British businessman and landowner (born 1949)

James Felton Somers Hervey-Bathurst (born 8 December 1949) is a British businessman and landowner.

==Biography==
Hervey-Bathurst is the son of Major Benjamin Hervey-Bathurst OBE and Hon. Elizabeth Somers Cocks, the only daughter and heiress of Arthur Somers Cocks, 6th Baron Somers. He was educated at Eton College and Trinity College, Cambridge. He rowed in the 1970 & 1971 Boat Race for Cambridge University.

Through his mother, Hervey-Bathurst inherited Eastnor Castle and estate in 1988.

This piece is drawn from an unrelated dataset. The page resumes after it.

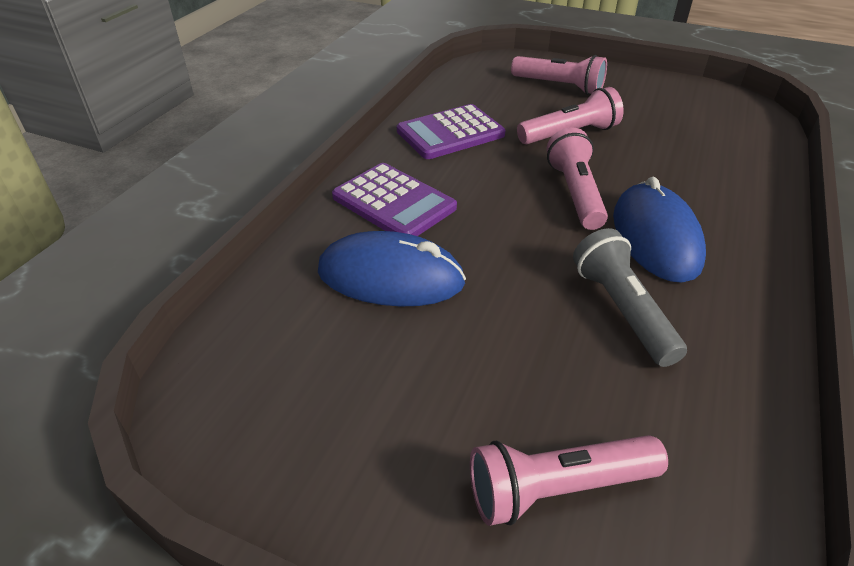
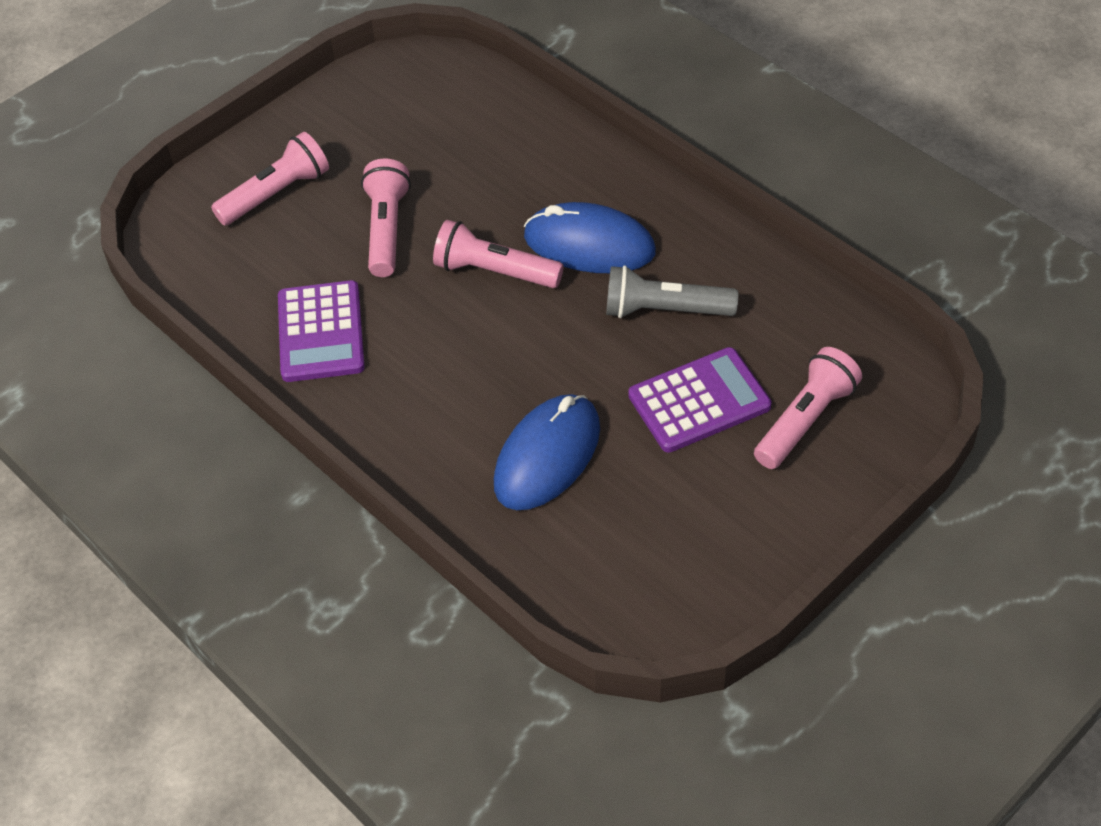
camera: 65 degrees left, 10 degrees up
purple calculator [332,163,457,236] -> purple calculator moved to [628,347,772,453]
pink flashlight [470,435,668,526] -> pink flashlight turned 150 degrees counterclockwise [754,347,862,469]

He has subsequently been closely involved in historic architecture and cultural heritage preservation in Britain. Since 2006 he has been vice-president of European Historic Houses. Between 2009 and 2013 he was a chairman of the World Monuments Fund (UK). He was president of the Historic Houses Association from 2004 to 2008. He also worked as a consultant in heritage and taxation for Christie's. In 2009 he was invested as a Commander of the Order of the British Empire in recognition of services to national heritage. In 2008 he was appointed a Deputy Lieutenant of Herefordshire and in July 2019 he was appointed High Sheriff of Herefordshire for a one year term.

As of 2020, he was listed as Chairman of the Heritage Fuels Alliance, a Trustee of Longleat International and a Trustee of Bathurst Estate Holdings. He was also a Director of Eastnor Castle Estates Company which was formed in 1940.

===Marriages and family===
He married, firstly, Hon. Sarah Peake, a daughter of Martin Peake, 2nd Viscount Ingleby, on 25 September 1982. They had three daughters but separated in 2002. He married, secondly, Lucy Manners, with whom he has had two daughters.